**** TEXT SECTION ****

Steroid News
News bot on steroids
New Test, Introduced Without Warning, Could Give Antidoping Officials an Edge
By JULIET MACUR
Published: October 9, 2010
Antidoping scientists who conducted the drug testing at this summer’s Tour de France used their best weapon: the element of surprise.
Unbeknown to the riders competing in the three-week race, those scientists used a test so new that it has yet to be validated by the World Anti-Doping Agency. The test detects a chemical called a plasticizer, which is commonly found in blood-storage bags and leaches into the blood stored in them. High levels of that chemical could suggest that a rider had undergone a banned blood transfusion to increase endurance.
The test caught at least one rider, the three-time Tour winner Alberto Contador, off guard. Contador, a person briefed on the results said, had high levels of the plasticizer in his blood on at least one day of the Tour. That person wanted to remain anonymous because he had agreed to keep the information confidential while Contador’s investigation was continuing.
Scientists are probably using the new test on other riders’ blood samples. Antidoping experts would most likely want to compare Contador’s levels of the plasticizer with those of his peers before moving forward with any charges, said two people with knowledge of the case.
Contador, who had not failed a drug test until this year’s Tour, has said he never doped. Still, he faces a two-year suspension and the loss of his Tour title, even if no one can prove that he used a blood transfusion to gain an edge.
At the Tour in July, he also tested positive for a low level of clenbuterol, a potent weight-loss and muscle-building drug, but blamed the result on his consumption of tainted beef from Spain.
“We are just so shocked because we didn’t know about any analysis of the plastic levels,” Anxo Rodríguez, one of Contador’s lawyers, said last Tuesday. The plasticizer test is just a rumor, he said, because he had not seen proof of it.

**** DATASET RECORDS ****

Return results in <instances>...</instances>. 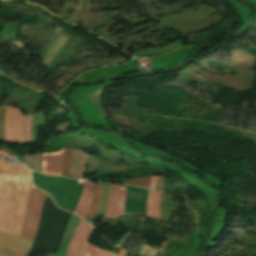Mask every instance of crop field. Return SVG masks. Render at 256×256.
Returning <instances> with one entry per match:
<instances>
[{
  "instance_id": "crop-field-1",
  "label": "crop field",
  "mask_w": 256,
  "mask_h": 256,
  "mask_svg": "<svg viewBox=\"0 0 256 256\" xmlns=\"http://www.w3.org/2000/svg\"><path fill=\"white\" fill-rule=\"evenodd\" d=\"M30 186L24 166L4 163L0 157V232L19 237Z\"/></svg>"
},
{
  "instance_id": "crop-field-2",
  "label": "crop field",
  "mask_w": 256,
  "mask_h": 256,
  "mask_svg": "<svg viewBox=\"0 0 256 256\" xmlns=\"http://www.w3.org/2000/svg\"><path fill=\"white\" fill-rule=\"evenodd\" d=\"M70 214L57 209L50 196H46L35 242L28 256L57 254Z\"/></svg>"
},
{
  "instance_id": "crop-field-3",
  "label": "crop field",
  "mask_w": 256,
  "mask_h": 256,
  "mask_svg": "<svg viewBox=\"0 0 256 256\" xmlns=\"http://www.w3.org/2000/svg\"><path fill=\"white\" fill-rule=\"evenodd\" d=\"M34 184L41 190L49 193L57 206L73 211L83 185L77 184L78 180L63 177H50L32 172Z\"/></svg>"
},
{
  "instance_id": "crop-field-4",
  "label": "crop field",
  "mask_w": 256,
  "mask_h": 256,
  "mask_svg": "<svg viewBox=\"0 0 256 256\" xmlns=\"http://www.w3.org/2000/svg\"><path fill=\"white\" fill-rule=\"evenodd\" d=\"M44 199L45 194L32 184L20 237L34 240Z\"/></svg>"
},
{
  "instance_id": "crop-field-5",
  "label": "crop field",
  "mask_w": 256,
  "mask_h": 256,
  "mask_svg": "<svg viewBox=\"0 0 256 256\" xmlns=\"http://www.w3.org/2000/svg\"><path fill=\"white\" fill-rule=\"evenodd\" d=\"M15 109L5 107L4 141L14 143ZM15 143L24 144V117L16 110Z\"/></svg>"
},
{
  "instance_id": "crop-field-6",
  "label": "crop field",
  "mask_w": 256,
  "mask_h": 256,
  "mask_svg": "<svg viewBox=\"0 0 256 256\" xmlns=\"http://www.w3.org/2000/svg\"><path fill=\"white\" fill-rule=\"evenodd\" d=\"M33 241L0 233V256H27Z\"/></svg>"
},
{
  "instance_id": "crop-field-7",
  "label": "crop field",
  "mask_w": 256,
  "mask_h": 256,
  "mask_svg": "<svg viewBox=\"0 0 256 256\" xmlns=\"http://www.w3.org/2000/svg\"><path fill=\"white\" fill-rule=\"evenodd\" d=\"M126 187L110 184L105 215L117 217L123 214Z\"/></svg>"
},
{
  "instance_id": "crop-field-8",
  "label": "crop field",
  "mask_w": 256,
  "mask_h": 256,
  "mask_svg": "<svg viewBox=\"0 0 256 256\" xmlns=\"http://www.w3.org/2000/svg\"><path fill=\"white\" fill-rule=\"evenodd\" d=\"M93 228L94 227H92L90 224L80 219L74 236L69 244L67 256L81 255L82 249L85 245V241Z\"/></svg>"
},
{
  "instance_id": "crop-field-9",
  "label": "crop field",
  "mask_w": 256,
  "mask_h": 256,
  "mask_svg": "<svg viewBox=\"0 0 256 256\" xmlns=\"http://www.w3.org/2000/svg\"><path fill=\"white\" fill-rule=\"evenodd\" d=\"M64 148L59 152L42 153L43 173L61 175Z\"/></svg>"
},
{
  "instance_id": "crop-field-10",
  "label": "crop field",
  "mask_w": 256,
  "mask_h": 256,
  "mask_svg": "<svg viewBox=\"0 0 256 256\" xmlns=\"http://www.w3.org/2000/svg\"><path fill=\"white\" fill-rule=\"evenodd\" d=\"M94 187H95V184H89V183L85 182L79 202H78L73 213L84 218V216L88 210L89 204L91 202V199H92Z\"/></svg>"
},
{
  "instance_id": "crop-field-11",
  "label": "crop field",
  "mask_w": 256,
  "mask_h": 256,
  "mask_svg": "<svg viewBox=\"0 0 256 256\" xmlns=\"http://www.w3.org/2000/svg\"><path fill=\"white\" fill-rule=\"evenodd\" d=\"M83 152L73 149V157H72L70 175L84 176L86 160H87L88 155Z\"/></svg>"
},
{
  "instance_id": "crop-field-12",
  "label": "crop field",
  "mask_w": 256,
  "mask_h": 256,
  "mask_svg": "<svg viewBox=\"0 0 256 256\" xmlns=\"http://www.w3.org/2000/svg\"><path fill=\"white\" fill-rule=\"evenodd\" d=\"M102 194H103V184L99 183V184H97L96 191H95V194L93 197V201H92V203L89 207V210L84 218L85 221L92 222L93 219L95 218V216L98 212L100 203H101Z\"/></svg>"
},
{
  "instance_id": "crop-field-13",
  "label": "crop field",
  "mask_w": 256,
  "mask_h": 256,
  "mask_svg": "<svg viewBox=\"0 0 256 256\" xmlns=\"http://www.w3.org/2000/svg\"><path fill=\"white\" fill-rule=\"evenodd\" d=\"M24 165L32 171L41 172V155H24Z\"/></svg>"
},
{
  "instance_id": "crop-field-14",
  "label": "crop field",
  "mask_w": 256,
  "mask_h": 256,
  "mask_svg": "<svg viewBox=\"0 0 256 256\" xmlns=\"http://www.w3.org/2000/svg\"><path fill=\"white\" fill-rule=\"evenodd\" d=\"M110 252L101 251L98 248L88 244L83 256H110Z\"/></svg>"
},
{
  "instance_id": "crop-field-15",
  "label": "crop field",
  "mask_w": 256,
  "mask_h": 256,
  "mask_svg": "<svg viewBox=\"0 0 256 256\" xmlns=\"http://www.w3.org/2000/svg\"><path fill=\"white\" fill-rule=\"evenodd\" d=\"M71 157H72V149L65 147V156H64L62 175H69Z\"/></svg>"
},
{
  "instance_id": "crop-field-16",
  "label": "crop field",
  "mask_w": 256,
  "mask_h": 256,
  "mask_svg": "<svg viewBox=\"0 0 256 256\" xmlns=\"http://www.w3.org/2000/svg\"><path fill=\"white\" fill-rule=\"evenodd\" d=\"M32 115L25 117V141L26 143L31 142L30 126H31Z\"/></svg>"
},
{
  "instance_id": "crop-field-17",
  "label": "crop field",
  "mask_w": 256,
  "mask_h": 256,
  "mask_svg": "<svg viewBox=\"0 0 256 256\" xmlns=\"http://www.w3.org/2000/svg\"><path fill=\"white\" fill-rule=\"evenodd\" d=\"M149 176L129 180L128 184L147 188Z\"/></svg>"
},
{
  "instance_id": "crop-field-18",
  "label": "crop field",
  "mask_w": 256,
  "mask_h": 256,
  "mask_svg": "<svg viewBox=\"0 0 256 256\" xmlns=\"http://www.w3.org/2000/svg\"><path fill=\"white\" fill-rule=\"evenodd\" d=\"M154 192L149 190L147 198V216L152 218Z\"/></svg>"
},
{
  "instance_id": "crop-field-19",
  "label": "crop field",
  "mask_w": 256,
  "mask_h": 256,
  "mask_svg": "<svg viewBox=\"0 0 256 256\" xmlns=\"http://www.w3.org/2000/svg\"><path fill=\"white\" fill-rule=\"evenodd\" d=\"M161 200V193L155 192V199H154V218L159 219V203Z\"/></svg>"
},
{
  "instance_id": "crop-field-20",
  "label": "crop field",
  "mask_w": 256,
  "mask_h": 256,
  "mask_svg": "<svg viewBox=\"0 0 256 256\" xmlns=\"http://www.w3.org/2000/svg\"><path fill=\"white\" fill-rule=\"evenodd\" d=\"M157 178H158V176L152 175L151 181H150V186H149L150 189H154L155 190L156 183H157Z\"/></svg>"
},
{
  "instance_id": "crop-field-21",
  "label": "crop field",
  "mask_w": 256,
  "mask_h": 256,
  "mask_svg": "<svg viewBox=\"0 0 256 256\" xmlns=\"http://www.w3.org/2000/svg\"><path fill=\"white\" fill-rule=\"evenodd\" d=\"M126 250H124L123 248H121V250L119 251L117 256H123Z\"/></svg>"
},
{
  "instance_id": "crop-field-22",
  "label": "crop field",
  "mask_w": 256,
  "mask_h": 256,
  "mask_svg": "<svg viewBox=\"0 0 256 256\" xmlns=\"http://www.w3.org/2000/svg\"><path fill=\"white\" fill-rule=\"evenodd\" d=\"M117 254L113 253L112 256H116Z\"/></svg>"
},
{
  "instance_id": "crop-field-23",
  "label": "crop field",
  "mask_w": 256,
  "mask_h": 256,
  "mask_svg": "<svg viewBox=\"0 0 256 256\" xmlns=\"http://www.w3.org/2000/svg\"><path fill=\"white\" fill-rule=\"evenodd\" d=\"M1 109V108H0Z\"/></svg>"
}]
</instances>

****

**JOB:**
Name every person identified by name in the steroid news article.

**REPLY TO THE TASK:**
Juliet Macur, Alberto Contador, Anxo Rodríguez